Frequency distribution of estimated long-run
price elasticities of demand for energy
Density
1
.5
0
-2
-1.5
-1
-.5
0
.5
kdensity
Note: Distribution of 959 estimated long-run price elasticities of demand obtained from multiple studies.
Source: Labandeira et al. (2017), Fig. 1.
--
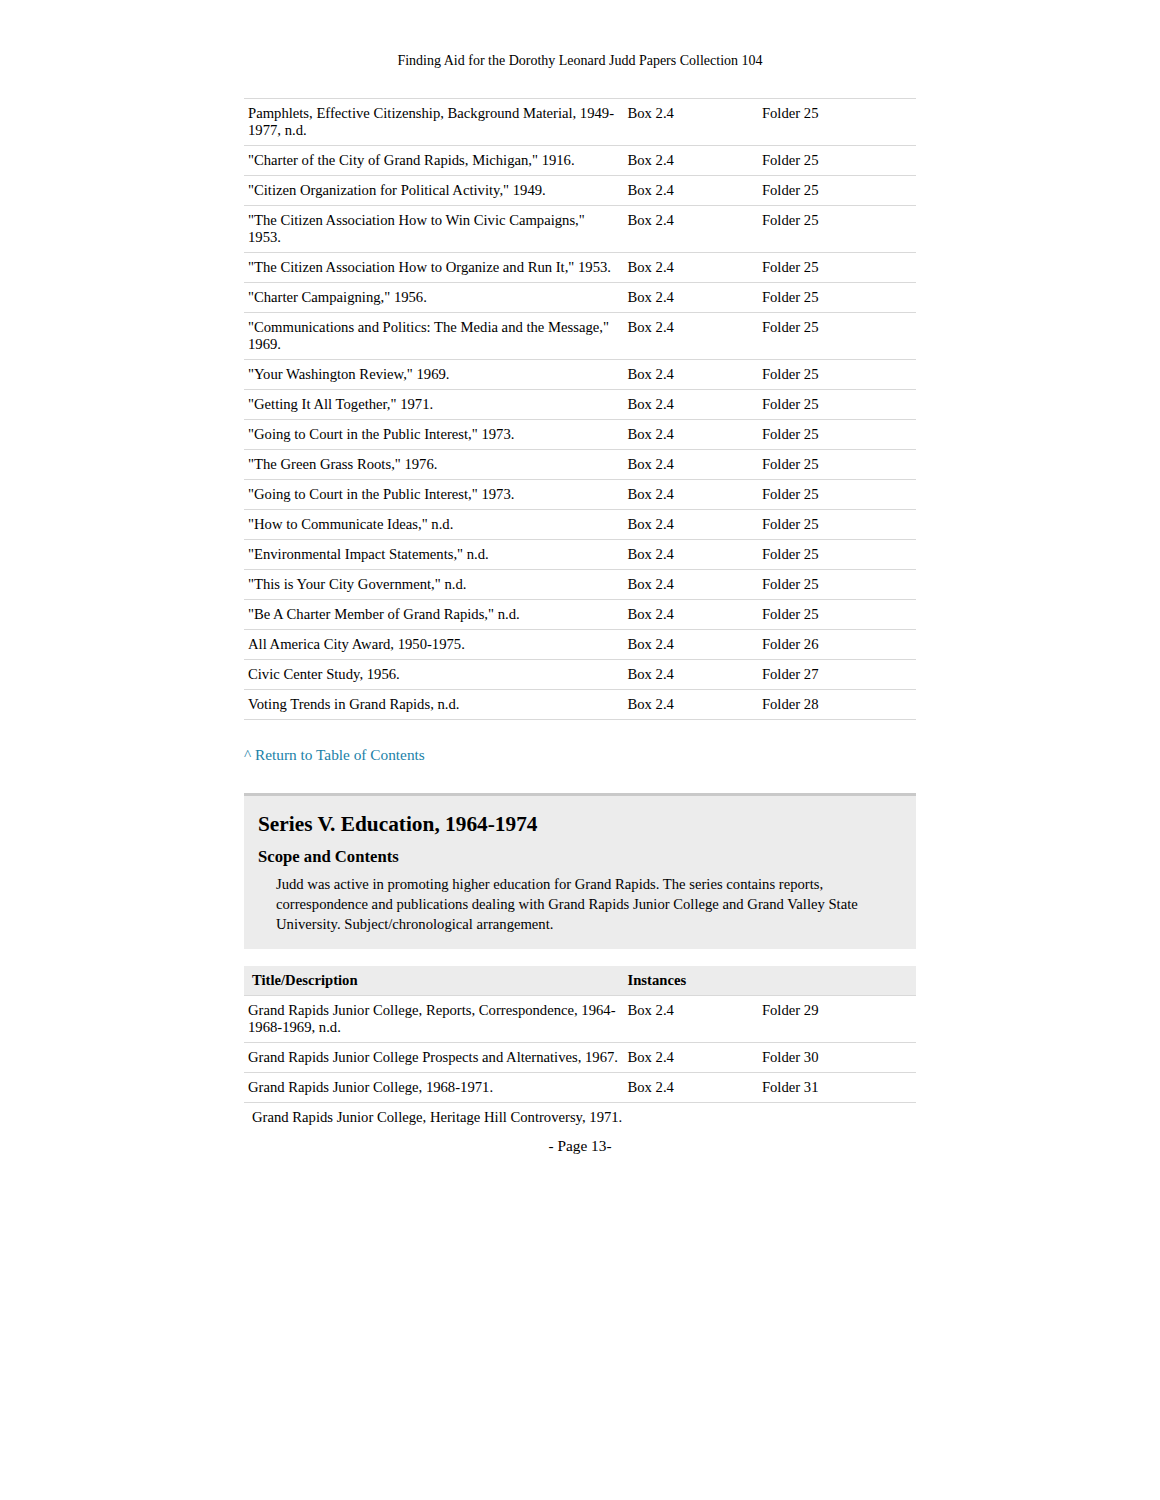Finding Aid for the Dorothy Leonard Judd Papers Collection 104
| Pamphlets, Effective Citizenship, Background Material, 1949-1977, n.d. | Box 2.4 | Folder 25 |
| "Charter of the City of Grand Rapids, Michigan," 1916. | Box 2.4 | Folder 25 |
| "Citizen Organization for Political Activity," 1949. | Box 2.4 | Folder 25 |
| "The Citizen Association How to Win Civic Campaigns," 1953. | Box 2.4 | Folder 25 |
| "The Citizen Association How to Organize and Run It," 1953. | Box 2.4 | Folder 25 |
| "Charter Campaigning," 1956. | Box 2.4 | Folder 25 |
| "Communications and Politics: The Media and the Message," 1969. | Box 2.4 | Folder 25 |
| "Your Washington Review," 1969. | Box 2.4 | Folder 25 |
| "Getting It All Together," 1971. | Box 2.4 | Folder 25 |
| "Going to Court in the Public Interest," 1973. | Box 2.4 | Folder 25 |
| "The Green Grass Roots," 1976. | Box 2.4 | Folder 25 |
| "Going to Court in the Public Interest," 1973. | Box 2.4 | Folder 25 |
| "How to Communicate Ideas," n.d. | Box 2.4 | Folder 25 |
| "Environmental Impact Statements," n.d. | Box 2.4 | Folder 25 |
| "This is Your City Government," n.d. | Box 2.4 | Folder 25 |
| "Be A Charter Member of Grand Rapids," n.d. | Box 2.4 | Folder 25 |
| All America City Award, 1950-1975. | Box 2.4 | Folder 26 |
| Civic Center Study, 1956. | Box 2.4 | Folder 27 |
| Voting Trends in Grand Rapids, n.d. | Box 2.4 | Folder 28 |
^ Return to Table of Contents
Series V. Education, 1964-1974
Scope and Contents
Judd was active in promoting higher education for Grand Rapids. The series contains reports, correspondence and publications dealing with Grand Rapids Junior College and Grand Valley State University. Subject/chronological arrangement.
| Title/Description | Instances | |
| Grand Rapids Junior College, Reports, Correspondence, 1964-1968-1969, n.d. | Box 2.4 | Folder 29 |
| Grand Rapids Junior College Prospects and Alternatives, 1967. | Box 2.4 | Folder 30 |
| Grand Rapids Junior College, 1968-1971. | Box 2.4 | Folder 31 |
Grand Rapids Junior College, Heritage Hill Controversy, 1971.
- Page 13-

- Work item:
Find and copy each line above holding "Charter".

- Output of the task:
| "Charter of the City of Grand Rapids, Michigan," 1916. | Box 2.4 | Folder 25 |
| "Charter Campaigning," 1956. | Box 2.4 | Folder 25 |
| "Be A Charter Member of Grand Rapids," n.d. | Box 2.4 | Folder 25 |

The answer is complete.